WRITTEN TASK – Each line below that contains the word "Macron" is to be counted; give only the final number.

MATERIAL PROVIDED –

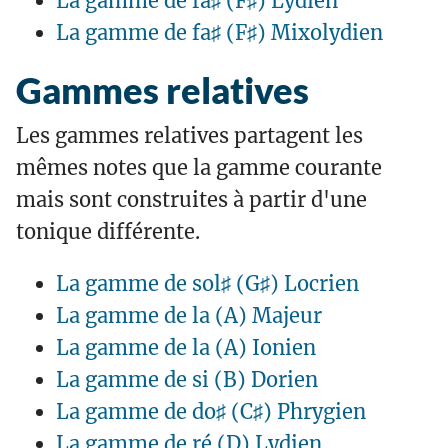
La gamme de fa♯ (F♯) Lydien
La gamme de fa♯ (F♯) Mixolydien
Gammes relatives
Les gammes relatives partagent les
mêmes notes que la gamme courante
mais sont construites à partir d'une
tonique différente.
La gamme de sol♯ (G♯) Locrien
La gamme de la (A) Majeur
La gamme de la (A) Ionien
La gamme de si (B) Dorien
La gamme de do♯ (C♯) Phrygien
La gamme de ré (D) Lydien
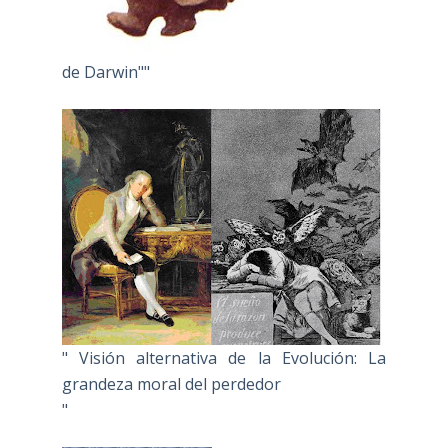
de Darwin""
" Visión alternativa de la Evolución: La
grandeza moral del perdedor
"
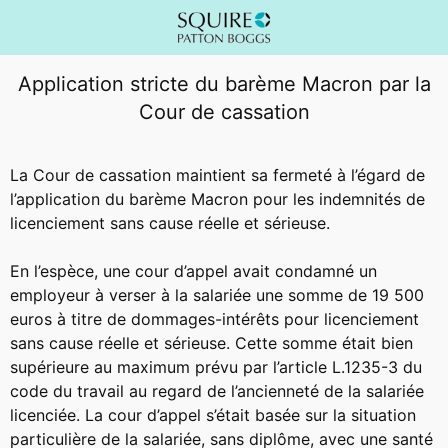
Application stricte du barème Macron par la
Cour de cassation
La Cour de cassation maintient sa fermeté à l’égard de
l’application du barème Macron pour les indemnités de
licenciement sans cause réelle et sérieuse.
En l’espèce, une cour d’appel avait condamné un
employeur à verser à la salariée une somme de 19 500
euros à titre de dommages-intérêts pour licenciement
sans cause réelle et sérieuse. Cette somme était bien
supérieure au maximum prévu par l’article L.1235-3 du
code du travail au regard de l’ancienneté de la salariée
licenciée. La cour d’appel s’était basée sur la situation
particulière de la salariée, sans diplôme, avec une santé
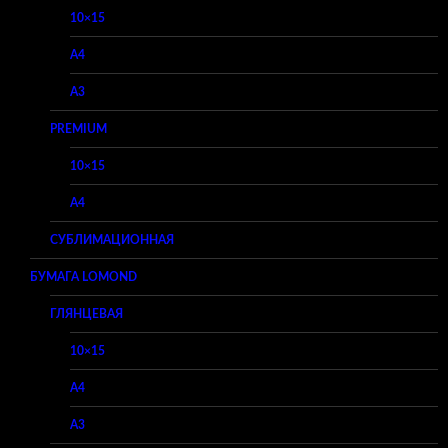
10×15
A4
A3
PREMIUM
10×15
A4
СУБЛИМАЦИОННАЯ
БУМАГА LOMOND
ГЛЯНЦЕВАЯ
10×15
A4
A3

TASK RESULT – 2